So when I found Chloe, and her family took me in . . . well I don’t ever plan on letting go.
When I was a child, I never would’ve guessed my big brother and I would marry two dark-haired, hazel-eyed sisters, just as I never guessed that I would eventually call a Christmas tree farm my home. But I wouldn’t have it any other way.
It might have been a long and winding path, but I'm so happy to have found a place where I belong, and that place is with Chloe.
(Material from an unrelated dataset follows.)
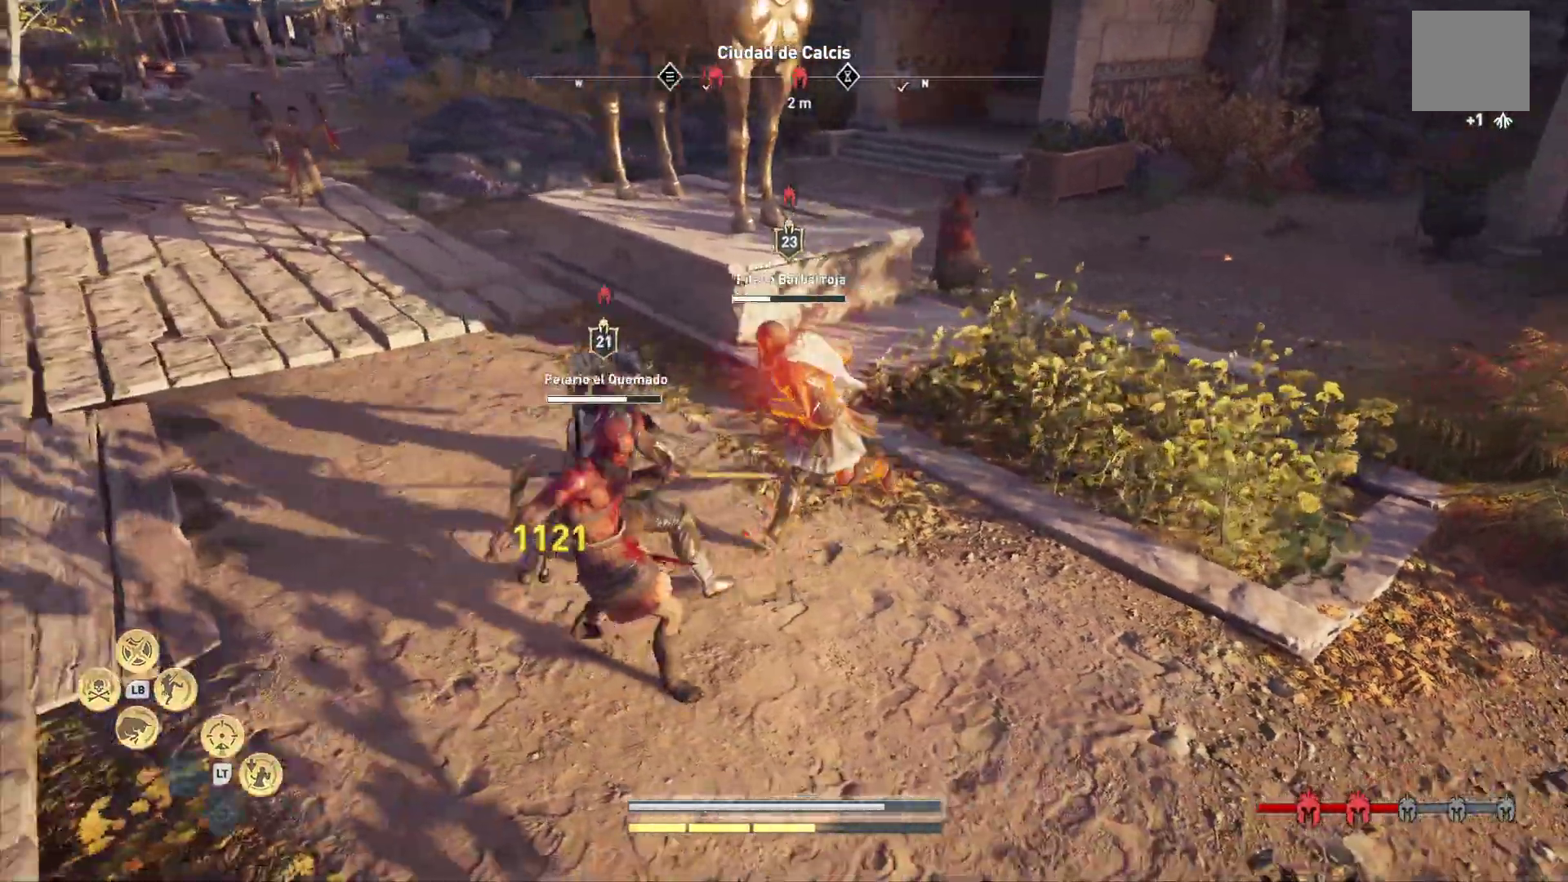
{"dt_ms": 500, "buttons": [], "left_stick": "down", "right_stick": "center", "events": [[83, "X", "up"], [183, "X", "down"], [300, "X", "up"], [500, "left_stick", "down"]]}
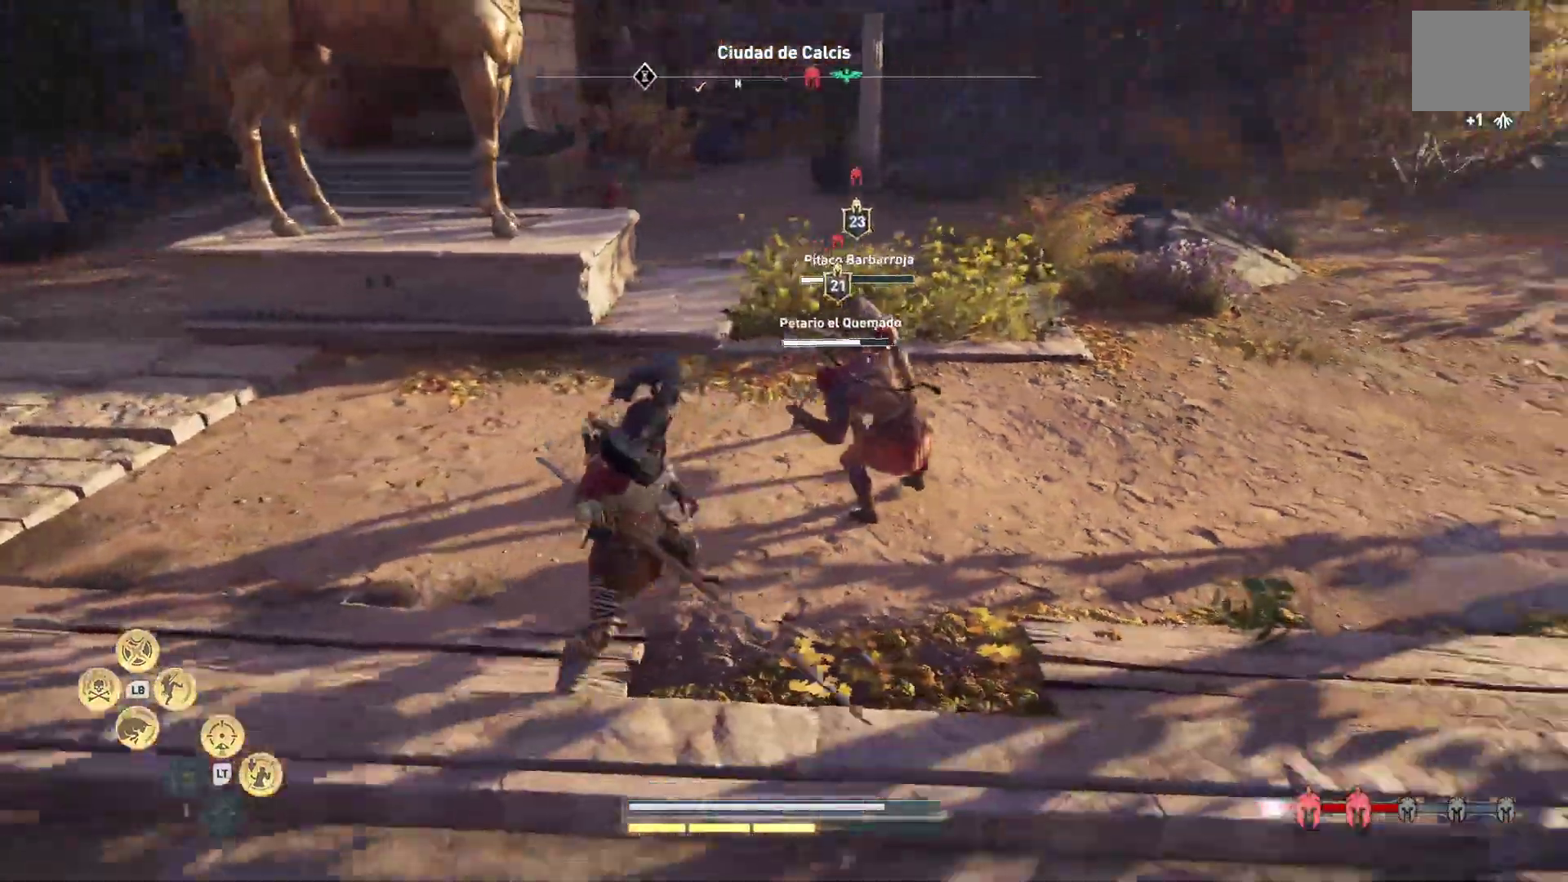
{"dt_ms": 500, "buttons": ["R1"], "left_stick": "up-right", "right_stick": "center"}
Her family has become mine.
However, it’s becoming obvious to me that I need to find some way to prove that to her. I can’t let her keep thinking that she’s forced me to settle in Pine Island. There’s nowhere else I’d rather be.
After watching my mother slowly lose her life to illness, I know just how important every precious moment with family is. When Chloe’s dad had a scare with his heart last summer, I knew she’d want to come home. It was the right thing to do and I supported her decision whole-heartedly. I still do.
After all, what good was all that time spent getting a nursing degree if she can’t use some of that knowledge to take care of her own father?
There will be time for her to have a career caring for others later. Hopefully, there will be time for a lot of other great things in our future.
I know Chloe thinks the choice to move here has postponed some of our plans, but honestly, the only plan I have is to spend the rest of my life with her. But it seems no matter how many times I tell her that, she still feels she has something to prove.
If words aren’t enough to show Chloe how much I adore her, I think I know just the thing that will.
For weeks, I’ve spent every sleepless night contemplating what I could do to show Chloe how head-over-heels in love with her I am and how much she means to me. I’d considered some drastic options—everything from commissioning a massive painting of Darcy to tattooing Chloe’s name on my body. And, while some ideas were a bit more radical than others, nothing seemed just right. Then, as if a lightning bolt struck me, I woke up at three AM knowing exactly what needed to be done.
For Chloe, I’d plan a surprise wedding.
Off the bat that might sound just as extreme as a tattoo, but for Chloe— my stressed-out perfectionist—it’s perfect.
We’ve been engaged for what seems like forever, and part of the reason that’s the case is that she insists she hasn’t been able to plan the picture-perfect day that our love story deserves.
What I can’t seem to show her is that there’s no need for perfection. Any day spent with her is perfect as it is. Besides, she doesn’t have time to plan anything with how hard she works here at her family’s lodge so her dad can cut back.
She puts enough pressure on herself. She shouldn’t have to tackle a wedding, too.
And honestly, planning this big surprise has been really fun. The arrangements have already begun to come together. I planned for it to happen on New Year’s Eve, which is also when her mom and dad will be returning from their cruise. And of course I asked my brother if he and Margot could extend their stay so they could join in our special day.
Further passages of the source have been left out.